Ekermawi v Commonwealth of Australia [2025] FCA 1141
Justice Perry summarily dismissed two proceedings brought by Mr Samir Ekermawi against Services Australia (SA) and the Department of Foreign Affairs and Trade (DFAT), alleging racial discrimination under the Racial Discrimination Act 1975 (Cth) (RDA) and international law.
Mr Ekermawi, a Palestinian-born Australian citizen, claimed that the Commonwealth’s refusal to allow “Palestine” to be recorded as his country of birth in official systems (Centrelink and passport databases) constituted unlawful racial discrimination and breached his human rights. He sought declarations, damages, and orders requiring the Commonwealth to insert “Palestine” into its systems.
The Court found:
- There is no human right to have a particular place of birth recorded in government records. The RDA does not confer such a right, nor does the International Convention on the Elimination of All Forms of Racial Discrimination (ICERD).

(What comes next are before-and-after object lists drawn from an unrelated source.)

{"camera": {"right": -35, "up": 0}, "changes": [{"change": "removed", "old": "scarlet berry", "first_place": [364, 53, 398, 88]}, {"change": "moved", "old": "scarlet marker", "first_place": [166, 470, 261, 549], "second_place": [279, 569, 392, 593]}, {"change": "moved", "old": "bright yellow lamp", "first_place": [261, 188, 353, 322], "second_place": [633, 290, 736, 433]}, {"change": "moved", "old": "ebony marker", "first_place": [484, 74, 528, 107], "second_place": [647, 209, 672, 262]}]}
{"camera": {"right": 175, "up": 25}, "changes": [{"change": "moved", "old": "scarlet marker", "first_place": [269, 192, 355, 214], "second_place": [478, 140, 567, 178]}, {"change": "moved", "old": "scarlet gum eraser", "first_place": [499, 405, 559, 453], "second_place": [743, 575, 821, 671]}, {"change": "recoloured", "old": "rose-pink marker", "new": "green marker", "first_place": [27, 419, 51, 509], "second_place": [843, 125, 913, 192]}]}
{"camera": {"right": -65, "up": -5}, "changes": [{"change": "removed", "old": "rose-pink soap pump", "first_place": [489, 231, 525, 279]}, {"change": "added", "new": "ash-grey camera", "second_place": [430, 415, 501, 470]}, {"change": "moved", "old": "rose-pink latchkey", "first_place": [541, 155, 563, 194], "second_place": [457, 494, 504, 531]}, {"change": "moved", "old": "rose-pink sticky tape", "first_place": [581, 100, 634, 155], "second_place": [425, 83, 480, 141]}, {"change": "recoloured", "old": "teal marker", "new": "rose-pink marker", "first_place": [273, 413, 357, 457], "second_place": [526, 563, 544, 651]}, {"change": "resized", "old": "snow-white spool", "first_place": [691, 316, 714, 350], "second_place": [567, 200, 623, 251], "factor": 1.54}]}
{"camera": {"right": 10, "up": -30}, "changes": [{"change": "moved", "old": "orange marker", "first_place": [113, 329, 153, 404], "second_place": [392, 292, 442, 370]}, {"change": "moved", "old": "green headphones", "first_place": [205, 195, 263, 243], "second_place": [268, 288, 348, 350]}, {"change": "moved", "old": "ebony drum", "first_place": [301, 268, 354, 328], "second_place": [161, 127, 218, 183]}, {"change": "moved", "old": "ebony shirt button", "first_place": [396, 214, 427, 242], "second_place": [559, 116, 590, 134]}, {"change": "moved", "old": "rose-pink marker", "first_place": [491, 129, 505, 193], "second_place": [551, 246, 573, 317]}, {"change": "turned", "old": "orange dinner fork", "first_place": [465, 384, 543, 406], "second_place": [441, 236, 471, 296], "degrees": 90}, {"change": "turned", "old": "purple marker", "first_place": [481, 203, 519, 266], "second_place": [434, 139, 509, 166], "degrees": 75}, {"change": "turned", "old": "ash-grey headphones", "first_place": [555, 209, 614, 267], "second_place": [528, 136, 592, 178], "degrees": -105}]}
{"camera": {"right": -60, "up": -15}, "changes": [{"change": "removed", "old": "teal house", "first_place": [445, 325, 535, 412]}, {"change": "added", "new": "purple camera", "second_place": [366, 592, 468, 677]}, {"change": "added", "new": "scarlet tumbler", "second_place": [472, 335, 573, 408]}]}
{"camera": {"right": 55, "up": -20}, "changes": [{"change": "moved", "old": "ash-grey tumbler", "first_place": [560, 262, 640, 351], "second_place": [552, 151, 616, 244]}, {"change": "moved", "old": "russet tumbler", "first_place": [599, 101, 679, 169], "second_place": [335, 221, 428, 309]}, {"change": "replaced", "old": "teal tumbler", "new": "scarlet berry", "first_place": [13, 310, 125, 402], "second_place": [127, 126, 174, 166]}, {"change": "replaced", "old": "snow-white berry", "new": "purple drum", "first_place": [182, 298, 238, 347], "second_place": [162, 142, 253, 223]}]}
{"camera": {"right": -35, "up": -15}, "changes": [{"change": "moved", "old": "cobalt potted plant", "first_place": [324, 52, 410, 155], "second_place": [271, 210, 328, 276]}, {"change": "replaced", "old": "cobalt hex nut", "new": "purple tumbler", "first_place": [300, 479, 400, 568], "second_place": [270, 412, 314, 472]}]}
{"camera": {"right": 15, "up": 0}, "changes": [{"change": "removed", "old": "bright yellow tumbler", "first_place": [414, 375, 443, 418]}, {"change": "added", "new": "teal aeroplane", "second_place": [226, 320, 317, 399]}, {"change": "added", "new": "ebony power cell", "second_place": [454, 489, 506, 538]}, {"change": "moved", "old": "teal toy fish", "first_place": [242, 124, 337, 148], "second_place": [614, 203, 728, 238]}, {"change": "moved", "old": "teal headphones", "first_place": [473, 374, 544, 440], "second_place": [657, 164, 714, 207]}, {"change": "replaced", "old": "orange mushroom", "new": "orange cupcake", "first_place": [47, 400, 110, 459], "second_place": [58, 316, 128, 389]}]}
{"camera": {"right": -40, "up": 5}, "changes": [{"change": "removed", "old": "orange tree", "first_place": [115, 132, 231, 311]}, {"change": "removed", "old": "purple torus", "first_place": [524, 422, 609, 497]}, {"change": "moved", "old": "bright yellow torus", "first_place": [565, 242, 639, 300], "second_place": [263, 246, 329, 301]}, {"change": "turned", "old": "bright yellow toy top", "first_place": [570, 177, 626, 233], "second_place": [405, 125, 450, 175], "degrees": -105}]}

- The evidence showed Mr Ekermawi could record “Palestine” in hard copy applications and that DFAT allowed options such as “Occupied Palestinian Territories” or “British Mandated Palestine” in its internal systems.
- The inability to select “Palestine” did not affect eligibility for social security or passport renewal. Citizenship, not birthplace, determines entitlement.
- Mr Ekermawi failed to identify any specific act that breached ss 9, 10, 17, or 18C of the RDA. His claims were vague, lacked legal foundation, and did not raise any substantial factual or legal dispute.
- The relief sought—requiring recognition of Palestine—was non-justiciable and fell outside the Court’s jurisdiction, as recognition of foreign states is a matter for the Executive under Chapter II of the Constitution.
Accordingly, the Court held that the applications had no reasonable prospects of success and dismissed them under s 31A(2) of the Federal Court of Australia Act 1976 (Cth), with costs awarded to the Commonwealth.
Key Points
Mr Ekermawi alleged racial discrimination under the Racial Discrimination Act 1975 (Cth) (RDA) after Services Australia and DFAT refused to record “Palestine” as his country of birth in official systems. He claimed this breached his human rights and caused marginalisation.
Justice Perry summarily dismissed the case, finding:
- No human right exists to have a specific birthplace recorded in government databases.
- The RDA does not guarantee such a right, nor does ICERD.
- Evidence showed Mr Ekermawi could write “Palestine” on hard copy forms and request internal codes like “British Mandated Palestine.”
- His eligibility for services or passports was unaffected by the birthplace listing.
- The relief sought—requiring recognition of Palestine—was non-justiciable and outside the Court’s jurisdiction.
- No actionable breach of ss 9, 10, 17 or 18C of the RDA was identified.
The Court held the claims had no reasonable prospect of success and dismissed both proceedings under s 31A(2) of the Federal Court Act, awarding costs to the Commonwealth.